Не жалел ли потом Шелепин, что поссорился с Брежневым, не говорил ли: «Эх, не надо было мне так?..»
Николай Егорычев:
— Если бы у него в характере такое было, он бы, наверное, изменил свое поведение раньше. Думаю, он был просто честным человеком, иначе себя вести не мог…
Поразительно то, что у Шелепина осталось так много верных ему друзей. Что же такое было в Шелепине, что все его друзья буквально влюблены в него были?
Николай Егорычев:
— Мы все чувствовали, что имеем дело с умным, толковым, порядочным, добрым человеком, который искренне служит своей стране.

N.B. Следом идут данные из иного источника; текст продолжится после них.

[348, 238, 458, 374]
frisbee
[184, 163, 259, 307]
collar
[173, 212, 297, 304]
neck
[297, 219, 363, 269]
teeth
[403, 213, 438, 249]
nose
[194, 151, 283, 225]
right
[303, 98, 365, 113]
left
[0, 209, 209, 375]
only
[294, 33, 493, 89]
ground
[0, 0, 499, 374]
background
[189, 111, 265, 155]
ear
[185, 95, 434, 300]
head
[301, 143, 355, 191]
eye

Он был до щепетильности честным человеком. Ни дачи, ни машины, ничего у него не было…
Может быть, все дело в том, что, находясь на высоком посту, он многое мог сделать для друзей? Хорошо, наверное, иметь друга — члена политбюро?
Валерий Харазов:
— Мы дружили с пятого класса и до гробовой доски. Но никогда на нашу дружбу не влияло его высокое положение. Я занимал куда более скромные посты, но он никогда не способствовал моему продвижению. Я никогда не звонил ему на работу, только домой в воскресенье, в будние дни вечерами. И никогда у меня не возникало желания попросить его помочь. С самого начала у нас была определенная моральная основа. Друга не надо выдвигать, пусть он сам будет выдвигаем людьми, если они увидят качества, достойные выдвижения…
Шелепин на людях держался сдержанно, и мало кто знал, какой он на самом деле. Многие говорили, что он был замкнутый, осторожный, себе на уме, лишенный романтизма. В Переделкино был дом отдыха ЦК комсомола. Там в субботу и воскресенье собирались руководители комсомола, выпивали, забавлялись, играли во что-то. Шелепин держался в стороне.

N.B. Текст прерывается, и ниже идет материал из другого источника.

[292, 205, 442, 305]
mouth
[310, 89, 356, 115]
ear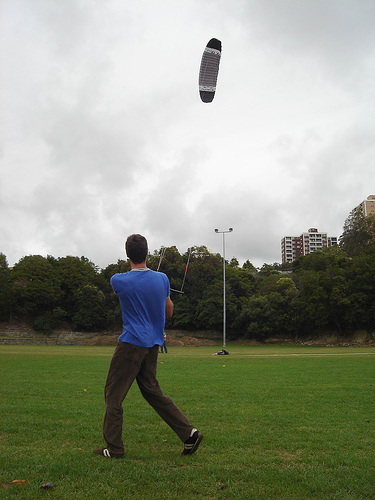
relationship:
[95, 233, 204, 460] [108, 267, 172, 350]
man ia wearing shirt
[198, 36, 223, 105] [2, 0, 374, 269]
kite in sky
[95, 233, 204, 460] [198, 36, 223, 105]
man flying kite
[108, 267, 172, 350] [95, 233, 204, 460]
shirt on man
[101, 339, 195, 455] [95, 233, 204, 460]
pants are on man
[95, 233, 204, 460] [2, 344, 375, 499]
man standing in field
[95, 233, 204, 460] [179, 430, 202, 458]
man wearing shoe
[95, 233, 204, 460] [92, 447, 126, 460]
man wearing shoe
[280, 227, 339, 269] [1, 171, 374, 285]
building in background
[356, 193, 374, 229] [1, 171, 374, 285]
building in background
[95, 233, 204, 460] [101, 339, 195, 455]
man wearing pants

— Да он в домашней обстановке был очень веселый, обожал розыгрыши! — вспоминал Харазов. — Я как-то заболел, а Шелепин зовет в гости. Я объясняю: «Не могу встать». Через час звонок, человек в халате: «У вас инфекционный больной? Мы должны его забрать». Я в ужасе привстал. Смотрю: в белом халате — Семичастный, а Шурка стоит на лестнице и хохочет. Такой же шутник был Грант Григорян. Когда мы собирались, было очень весело. И никогда не обсуждали политические вопросы…

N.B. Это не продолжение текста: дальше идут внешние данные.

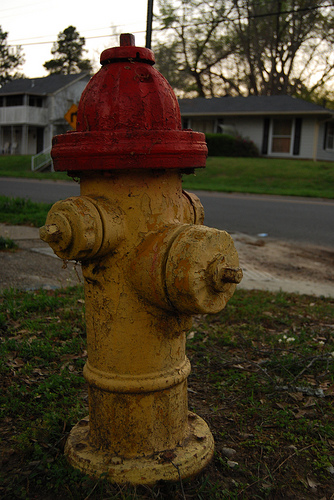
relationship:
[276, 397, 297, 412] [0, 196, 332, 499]
leaf on ground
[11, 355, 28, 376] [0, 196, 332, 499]
leaf on ground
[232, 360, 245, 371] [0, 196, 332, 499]
leaf on ground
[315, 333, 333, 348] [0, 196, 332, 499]
leaf laying on ground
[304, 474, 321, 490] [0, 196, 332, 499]
leaf laying on ground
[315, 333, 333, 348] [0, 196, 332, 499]
leaf on ground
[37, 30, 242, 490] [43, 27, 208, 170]
fire hydrant has top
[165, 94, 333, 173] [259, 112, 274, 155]
house has shutter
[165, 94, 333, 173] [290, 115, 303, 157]
house has shutter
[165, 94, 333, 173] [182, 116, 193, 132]
house has shutter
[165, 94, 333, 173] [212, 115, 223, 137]
house has shutter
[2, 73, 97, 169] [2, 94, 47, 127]
house has porch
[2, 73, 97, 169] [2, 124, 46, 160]
house has porch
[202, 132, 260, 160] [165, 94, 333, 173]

Воронежский краевед Владимир Елецких прислал мне запись беседы с Зинаидой Ивановной Иванковой, которая вышла замуж за Георгия Шелепина, брата Александра Николаевича. Они познакомились на танцах в парке Первомайский. Она вспоминала, что Александр Шелепин не забывал ни родного города, ни своих близких:
— Помню, как он приехал, когда город только-только освободили от немцев. Приезжал он по делам, но и к нам зашел. Город лежал в руинах, мы жили в подвале. После войны приехал, когда родители уже строили дом. А потом уже часто бывал — и один, и со старшей дочерью. И к себе приглашал. Почти каждый год мы приезжали к нему на дачу. Народу много собиралось. Как одной семьей сядем — огромный стол.